> TEXT PROVIDED
2019-06-12 18:05:32

by Joel Savitz

[permalink] [raw]
Subject: [RESEND PATCH v3] cpuset: restore sanity to cpuset_cpus_allowed_fallback()

In the case that a process is constrained by taskset(1) (i.e.
sched_setaffinity(2)) to a subset of available cpus, and all of those are
subsequently offlined, the scheduler will set tsk->cpus_allowed to
the current value of task_cs(tsk)->effective_cpus.

This is done via a call to do_set_cpus_allowed() in the context of
cpuset_cpus_allowed_fallback() made by the scheduler when this case is
detected. This is the only call made to cpuset_cpus_allowed_fallback()
in the latest mainline kernel.

However, this is not sane behavior.

I will demonstrate this on a system running the latest upstream kernel
with the following initial configuration:

# grep -i cpu /proc/$$/status
Cpus_allowed: ffffffff,fffffff
Cpus_allowed_list: 0-63

(Where cpus 32-63 are provided via smt.)

If we limit our current shell process to cpu2 only and then offline it
and reonline it:

# taskset -p 4 $$
pid 2272's current affinity mask: ffffffffffffffff
pid 2272's new affinity mask: 4

# echo off > /sys/devices/system/cpu/cpu2/online
# dmesg | tail -3
[ 2195.866089] process 2272 (bash) no longer affine to cpu2
[ 2195.872700] IRQ 114: no longer affine to CPU2
[ 2195.879128] smpboot: CPU 2 is now offline

# echo on > /sys/devices/system/cpu/cpu2/online
# dmesg | tail -1
[ 2617.043572] smpboot: Booting Node 0 Processor 2 APIC 0x4


We see that our current process now has an affinity mask containing
every cpu available on the system _except_ the one we originally
constrained it to:

# grep -i cpu /proc/$$/status
Cpus_allowed: ffffffff,fffffffb
Cpus_allowed_list: 0-1,3-63

This is not sane behavior, as the scheduler can now not only place the
process on previously forbidden cpus, it can't even schedule it on
the cpu it was originally constrained to!

Other cases result in even more exotic affinity masks. Take for instance
a process with an affinity mask containing only cpus provided by smt at
the moment that smt is toggled, in a configuration such as the following:

# taskset -p f000000000 $$
# grep -i cpu /proc/$$/status
Cpus_allowed: 000000f0,00000000
Cpus_allowed_list: 36-39

A double toggle of smt results in the following behavior:

# echo off > /sys/devices/system/cpu/smt/control
# echo on > /sys/devices/system/cpu/smt/control
# grep -i cpus /proc/$$/status
Cpus_allowed: ffffff00,ffffffff
Cpus_allowed_list: 0-31,40-63

This is even less sane than the previous case, as the new affinity mask
excludes all smt-provided cpus with ids less than those that were
previously in the affinity mask, as well as those that were actually in
the mask.

(Extracted records)
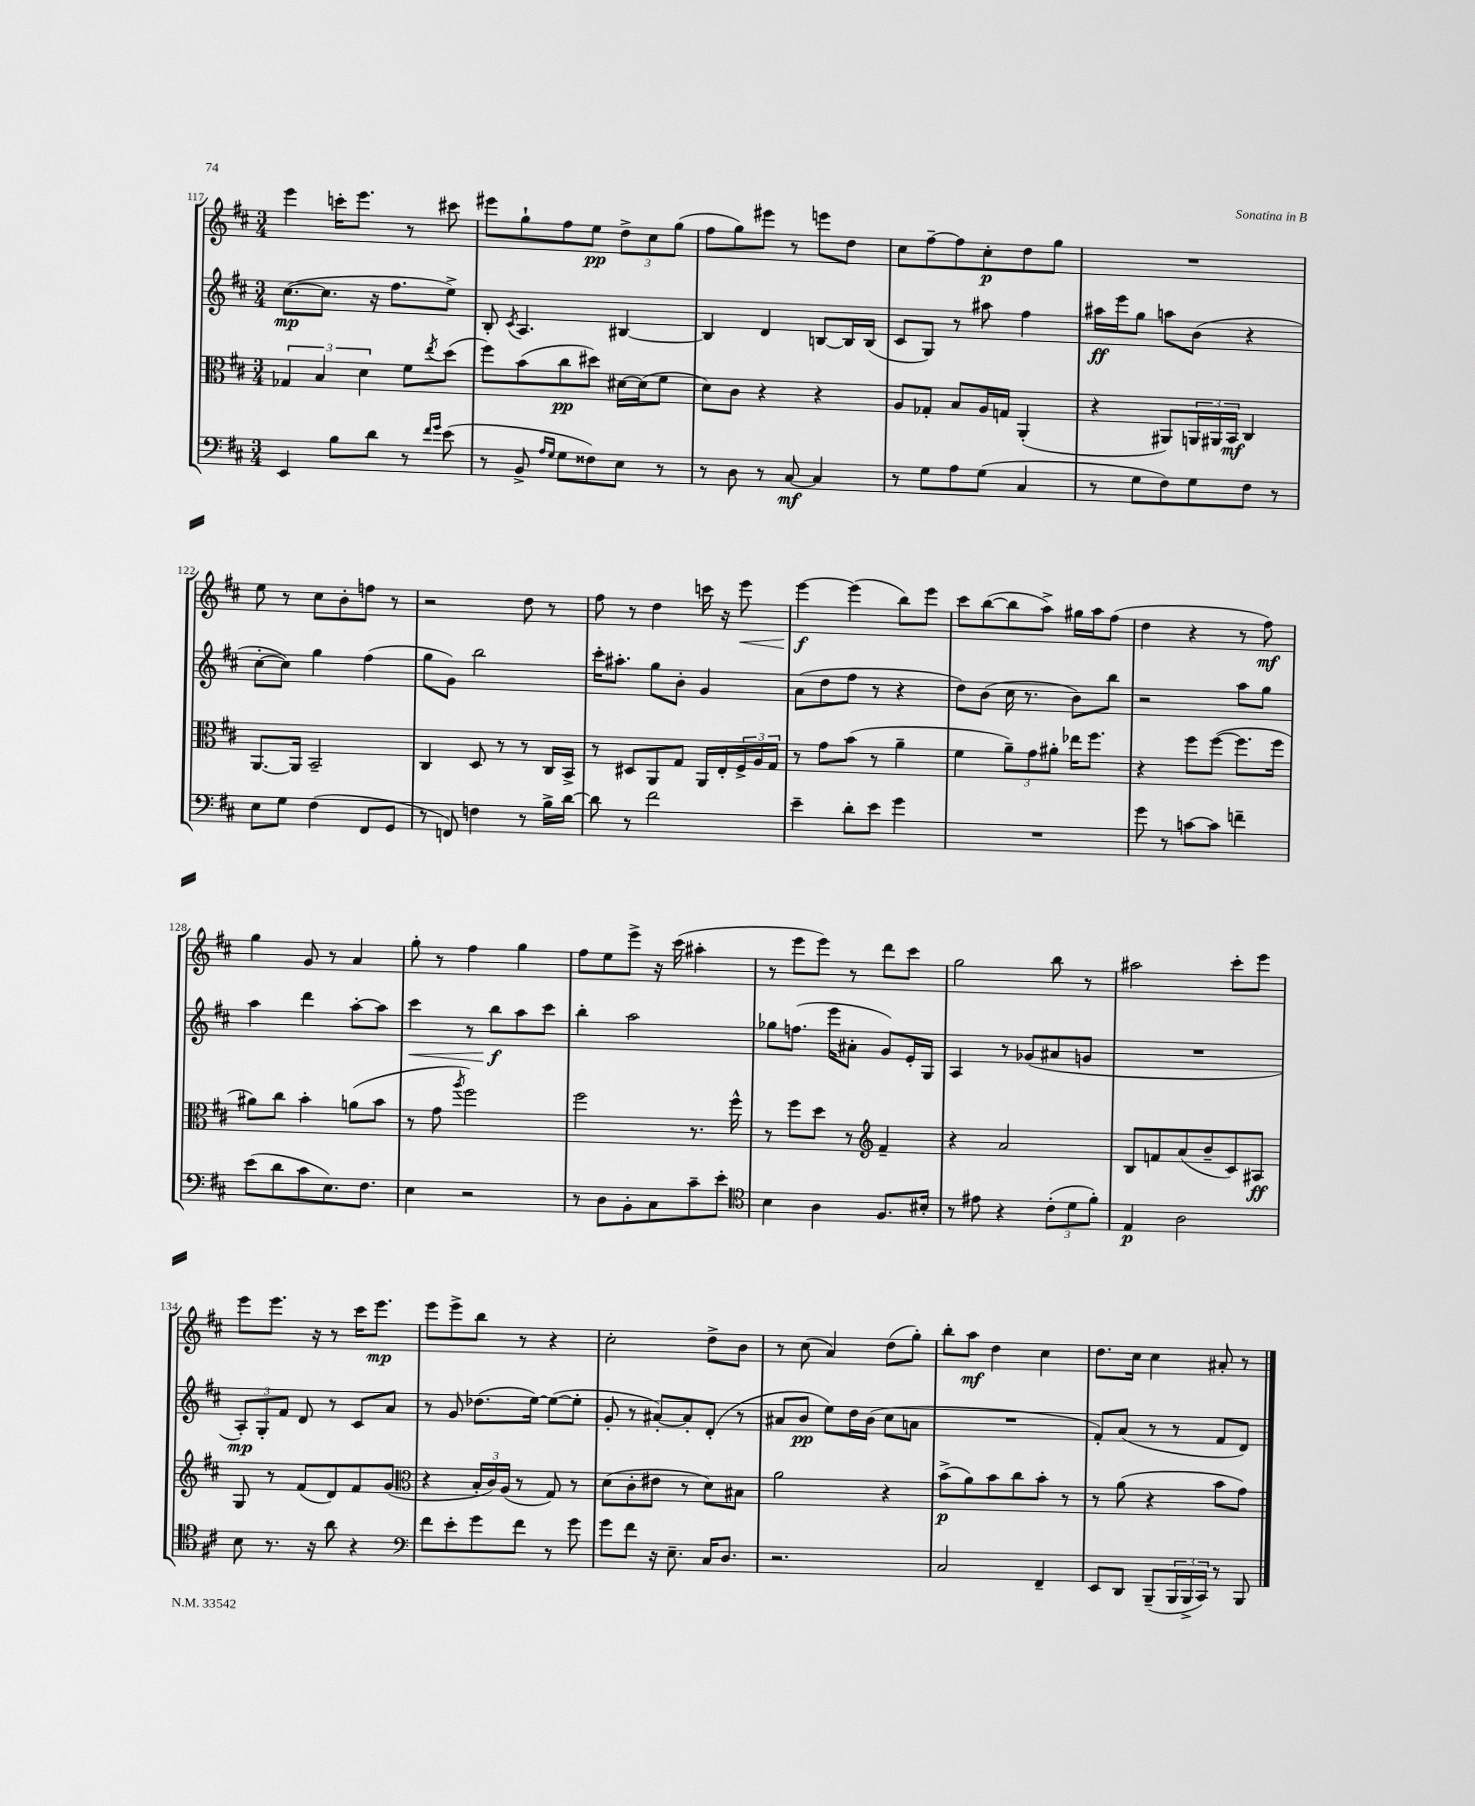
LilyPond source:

<<
\new StaffGroup <<
\new Staff = "s0" {
    \clef treble \key d \major \numericTimeSignature \time 3/4
    e'''4 c'''16-. e'''8. r8 cis'''8 |
    eis'''8 g''8-! fis''8 e''8\pp \tuplet 3/2 { d''8-> cis''8 g''8( } |
    fis''8 g''8) eis'''8 r8 e'''8 d''8 |
    cis''8 fis''8~-- fis''8 cis''8-.\p d''8 g''8 |
    R2. |
    e''8 r8 cis''8 b'8-. f''8 r8 |
    r2 d''8 r8 |
    fis''8 r8 d''4 c'''16 r16 e'''8\< |
    e'''4~\f\! e'''4( b''8) e'''8 |
    cis'''8 b''8~( b''8 a''8->) gis''16 a''16 fis''8( |
    d''4 r4 r8 fis''8\mf) |
    g''4 g'8 r8 a'4 |
    g''8-. r8 fis''4 g''4 |
    fis''8 e''8 e'''8-> r16 cis'''16( ais''4-. |
    r8 e'''8 e'''8) r8 d'''8 cis'''8 |
    g''2 b''8 r8 |
    ais''2 cis'''8-. e'''8 |
    e'''8 e'''8. r16 r8 cis'''16 e'''8.\mp |
    e'''8 e'''8-> b''8 r8 r4 |
    cis''2-. d''8-> b'8 |
    r8 cis''8( a'4) d''8( g''8-.) |
    b''8-. a''8\mf d''4 cis''4 |
    d''8. cis''16 cis''4 ais'8-. r8 \bar "|." |
}
\new Staff = "s1" {
    \clef treble \key d \major \numericTimeSignature \time 3/4
    cis''8.~\mp( cis''8. r16 fis''8. e''8->) |
    b8-. \acciaccatura { cis'8 } a4. bis4~ |
    bis4 d'4 b8~ b16 b16( |
    cis'8 g8) r8 ais''8 fis''4 |
    ais''16\ff e'''16 g''8 a''8 b'8( r4 |
    cis''8~-. cis''8) g''4 fis''4( |
    g''8 g'8) b''2 |
    cis'''16-. ais''8.-. g''8 b'8-. g'4 |
    a'8( d''8 fis''8 r8 r4 |
    d''8) b'8( cis''16 r8. b'8) b''8 |
    r2 a''8 g''8 |
    a''4 d'''4 a''8~-. a''8 |
    cis'''4\< r8 b''8\f\! a''8 cis'''8 |
    b''4-. a''2 |
    ges''8 f''8.( e'''16 ais'8-. g'8) e'16-. g16 |
    a4 r8 ges'8( ais'8 g'8 |
    R2. |
    \tuplet 3/2 { a8-.\mp) g8-. fis'8 } d'8 r8 cis'8 a'8 |
    r8 g'8 des''8.( e''16~) e''8~( e''8-. |
    g'8-. r8 ais'8~-.) ais'8-. d'8-.( r8 |
    ais'8 b'8\pp e''8) d''16 b'16( cis''8 a'8 |
    R2. |
    fis'8-.) a'8( r8 r8 fis'8 d'8) \bar "|." |
}
\new Staff = "s2" {
    \clef alto \key d \major \numericTimeSignature \time 3/4
    \tuplet 3/2 { ges4 b4 d'4 } fis'8 \acciaccatura { e''8 } d''8( |
    fis''8) b'8( cis''8\pp dis''8) dis'16~ dis'16( fis'8 |
    d'8) cis'8 r4 r4 |
    a8 ges8-. b8 a16 g16 a,4-.( |
    r4 ais,8) \tuplet 3/2 { a,16 ais,16 b,16\mf } cis4 |
    a,8.~ a,16 b,2-- |
    cis4 d8 r8 r8 cis16 b,16-> |
    r8 dis8 a,8 g8 a,16 e16-. \tuplet 3/2 { fis16-> a16 g16 } |
    r8 g'8 b'8( r8 a'4-- |
    fis'4 \tuplet 3/2 { a'8--) g'8 ais'8-. } ees''16 fis''8. |
    r4 fis''8 fis''8~( fis''8. fis''16 |
    ais'8) cis''8 b'4-. a'8( b'8 |
    r8 g'8 \acciaccatura { a''8 } fis''2) |
    fis''2 r8. fis''16-^ |
    r8 fis''8 d''8 r8 \clef treble fis'4-- |
    r4 a'2 |
    b8 f'8 a'8( b'8-- cis'8) ais8\ff |
    g8 r8 fis'8( d'8) fis'8 g'8( |
    \clef alto r4 \tuplet 3/2 { b16-. cis'16) a16( } r8 g8) r8 |
    d'8( cis'8-. eis'8 r8 d'8) bis8 |
    a'2 r4 |
    b'8->\p( a'8) b'8 cis''8 b'8-. r8 |
    r8 a'8( r4 b'8 g'8) \bar "|." |
}
\new Staff = "s3" {
    \clef bass \key d \major \numericTimeSignature \time 3/4
    e,4 b8 d'8 r8 \grace { fis'16 g'16 } e'8( |
    r8 b,8-> \grace { a16 g16 } g8 fisis8) e8 r8 |
    r8 d8 r8 cis8~\mf cis4 |
    r8 g8 a8 g8( cis4 |
    r8 g8 fis8) g8 fis8 r8 |
    e8 g8 fis4( fis,8 g,8 |
    r8 f,8) f4 r8 b16-> d'16~ |
    d'8 r8 fis'2 |
    e'4-- d'8-. e'8 g'4 |
    R2. |
    g'8 r8 c'8~ c'8 f'4-- |
    e'8( d'8 cis'8 e8.) fis8. |
    e4 r2 |
    r8 d8 b,8-. cis8 cis'8-- e'8-. |
    \clef tenor b4 a4 fis8. bis16-. |
    r8 eis'8 r4 \tuplet 3/2 { cis'8-.( d'8 fis'8-.) } |
    e4\p a2 |
    b8 r8. r16 a'8 r4 |
    \clef bass fis'8 e'8-. g'8 fis'8 r8 g'8 |
    g'8 fis'8 r16 e8.-- cis16 d8. |
    r2. |
    cis2 fis,4-- |
    e,8 d,8 b,,8--( \tuplet 3/2 { b,,16 b,,16-> cis,16) } r8 b,,8 \bar "|." |
}
>>
>>
\layout { \context { \Score currentBarNumber = #117 } }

> EXERCISE SET
• a. In the kernel patch text, what value does Cpus_allowed_list show for the shell process after cpu2 is taken offline and then brought back online?
• b. Pull out every line of the entries that contains the string "major", treating uppercase and lowercase as different.
The text and the entries have no connection to each other.

> SOLUTIONS IN ORDER
• a. 0-1,3-63

• b.
    \clef treble \key d \major \numericTimeSignature \time 3/4
    \clef treble \key d \major \numericTimeSignature \time 3/4
    \clef alto \key d \major \numericTimeSignature \time 3/4
    \clef bass \key d \major \numericTimeSignature \time 3/4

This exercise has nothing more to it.